从办公室从高楼里解放的人在各种酒吧放浪形骸,或者在灯火通明的商场发泄着购买的欲望,或到电影院去品尝下一个多小时的悲欢离合。
人与人,距离那么的近,又那么的远。
从二十层的高楼往下,只见一片的灯光汇成光的河流,流动的,光的河流。车子都小的如同玩具店里的迷你车,人就更看不清楚,比蚂蚁还要小。
几十米的高度就将楼顶和下面隔绝成了两个世界,一边热闹,人声鼎沸,一边则是风阵阵,只有黑暗叠着黑暗,恐怖在黑暗在天台蔓延生长,伸出狰狞的枝丫。但平时没人的天台却有着声响,有着人粗重的喘息,有着轻轻脚步声。
“你真是哪里都比不上他。”声音轻轻,带着一丝的惋惜“我还以为你的鼻子像他,可惜可惜,哪里有他那么好看那么笔挺。不过也是,像他那样的人怎么那么容易找到?”
藏在阴影里的男人轻轻笑了起来“对呀,是我想错了呢。真是我错了呢。”
声音缱绻,不似在高楼平台,而像是三月桃花林中对着爱人在撒娇,这种声音反而在空荡荡的天台显得更加的违和,更加的让人觉得难受。
“你……你要做什么?求求你,求求你放过我。”快三十的男人浑身都在颤抖,本来清秀的面孔被恐惧扭曲的不像样子,狼狈可怜。
“恩,对呀,你都不像他我干嘛要跟着你?”男子又笑了,非常的愉快。
“其实很简单,你看到旁边的自拍杆了吗?”男子笑着“你的手机也在身边,很简单,你拿着自拍杆到我指定的地方去自拍,看到那个角没?看上去有点恐怖其实还算安全,你只要注意一下就没事。只要你去拍个照片,恩,必须要笑着,然后我就放了你。”
“真的?真的?”男人浑身在颤抖。
“当然了。”阴影中的人幽幽道“你又没看到我的样子,不知道我是谁。我的声音也是假声,到现在我也没对你做什么。干嘛不放了你?”
他又笑了“我不会做过分的事情,如果不放了你不就是犯法了?”
男子还在犹豫,只看到阴影的一点寒光。
那人慢慢“你知道我手里拿着什么,你也知道那是真的。如果不听话你觉得后果是什么?如果不喜欢这个,那我们就换个花样也行。”
“不不不,我做我做我做。”男子都快哭出来,连滚带爬的拿起了自拍杆。
“把你的手机放上去,别忘了。放的好一点,看看你手抖成什么样了。”声音淡淡,有着三分埋怨。
男子抖抖索索鹌鹑样的放好手机,然后小心翼翼站到了声音指定的位置。
一声尖利的惨叫划开夜空,男子重重坠下。
阴影里的男人走了出来,脸上带着面具,手上黑色皮手套,一身的黑,就如同黑暗本身,他冷冷“既然哪里都不像,你也不用继续活下去了。”
“再见。”
失去生命的身体落到了灯火通明的大街上,将原本热闹染成了惊恐。而旁边则是摔成碎片的自拍杆,上面放着手机……

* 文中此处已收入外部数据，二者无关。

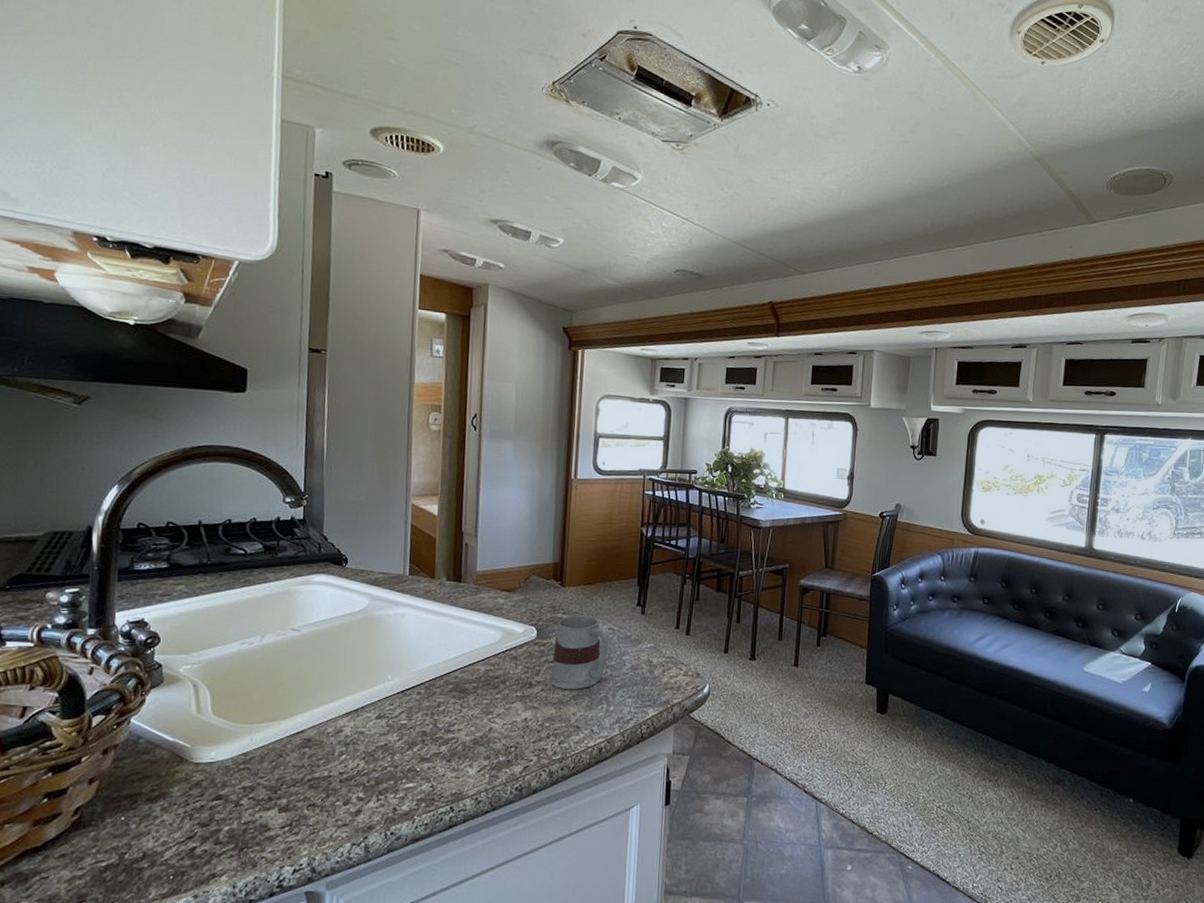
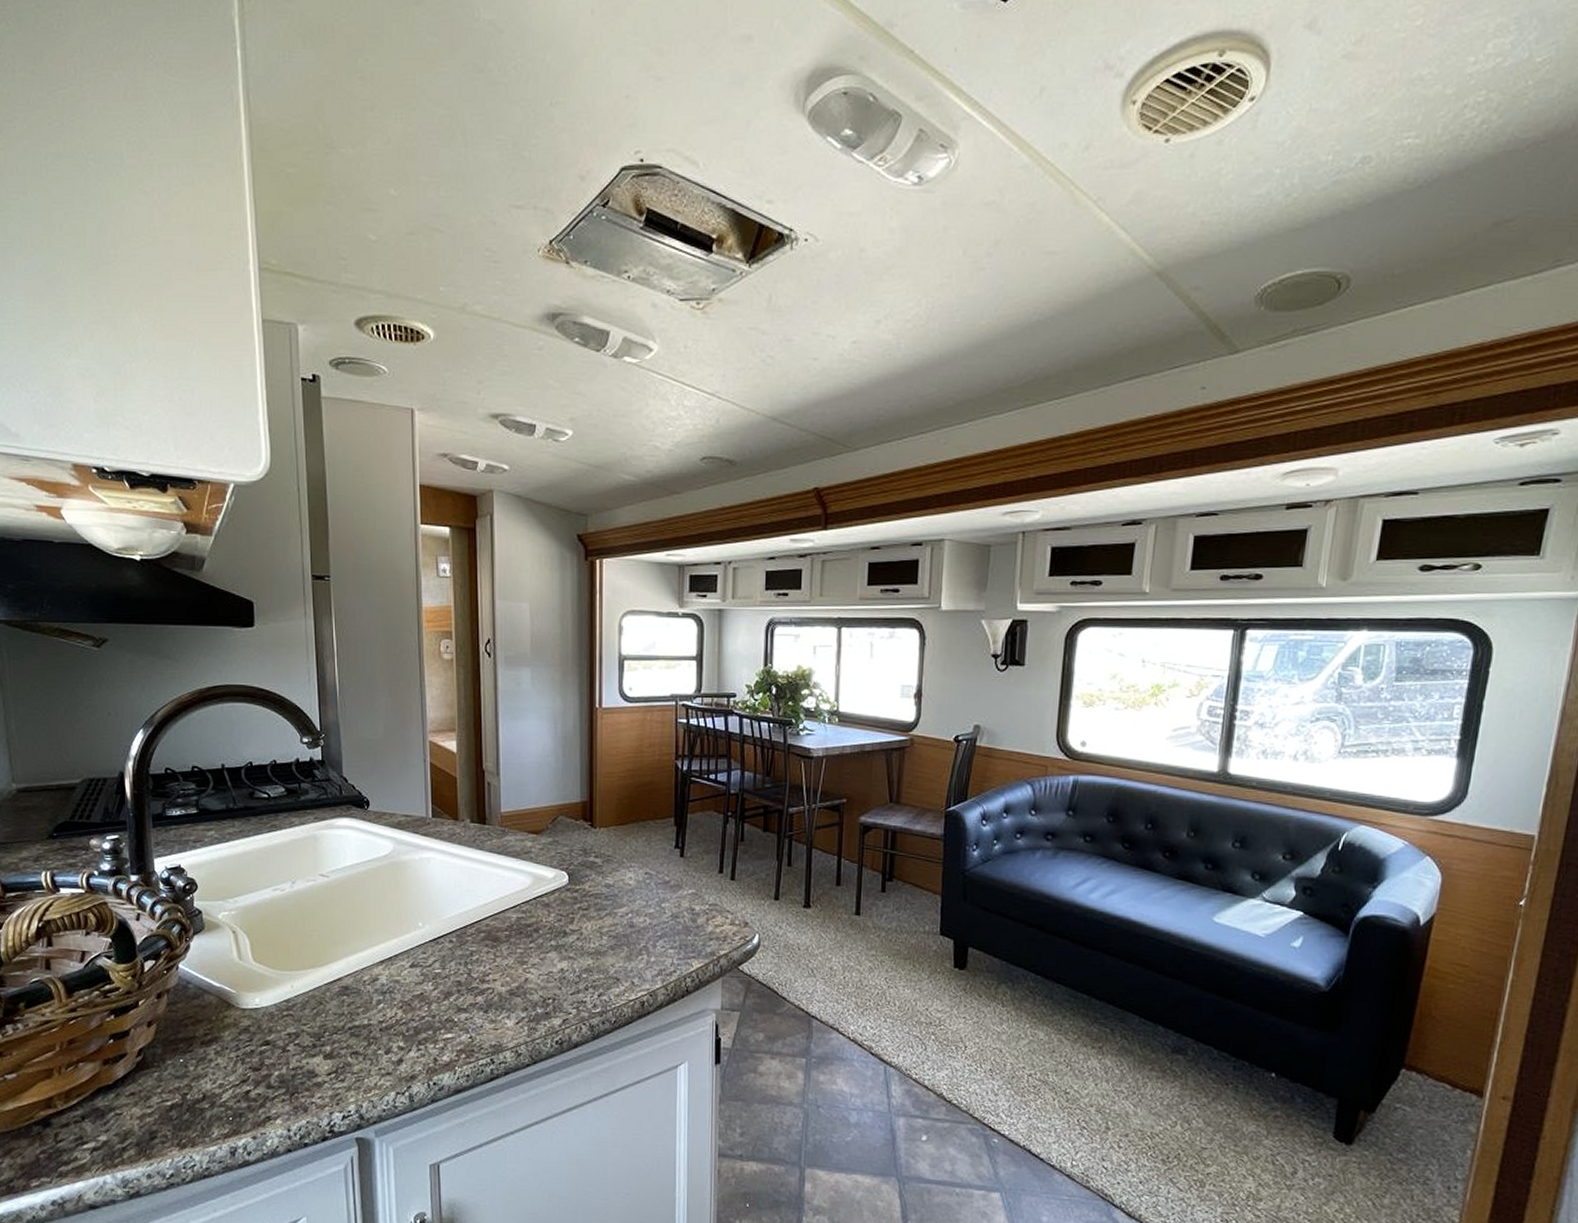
mug: present [549,615,608,689] -> none [584,859,645,939]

而楼顶的黑影看着下面小小的失去生命的人,嘴角翘起无比愉悦。看着下面人越围越多一片混乱,他有些开心的板着自己手指。
“这个没价值的人可以给我看到一场戏,也不错了。”他歪着头又开始笑,神经质的笑着“真好看,真好看。”
“真是个蠢货呀,我当时怎么会以为像的?恩,肯定是喝太多了,这么个蠢货哈哈哈哈哈哈。”
他转身离去,轻轻的脚步声伴着他陶醉沉迷的声音“与一个精灵手拉着手, 走向荒野和河流,这世上的哭声太多,你不懂。”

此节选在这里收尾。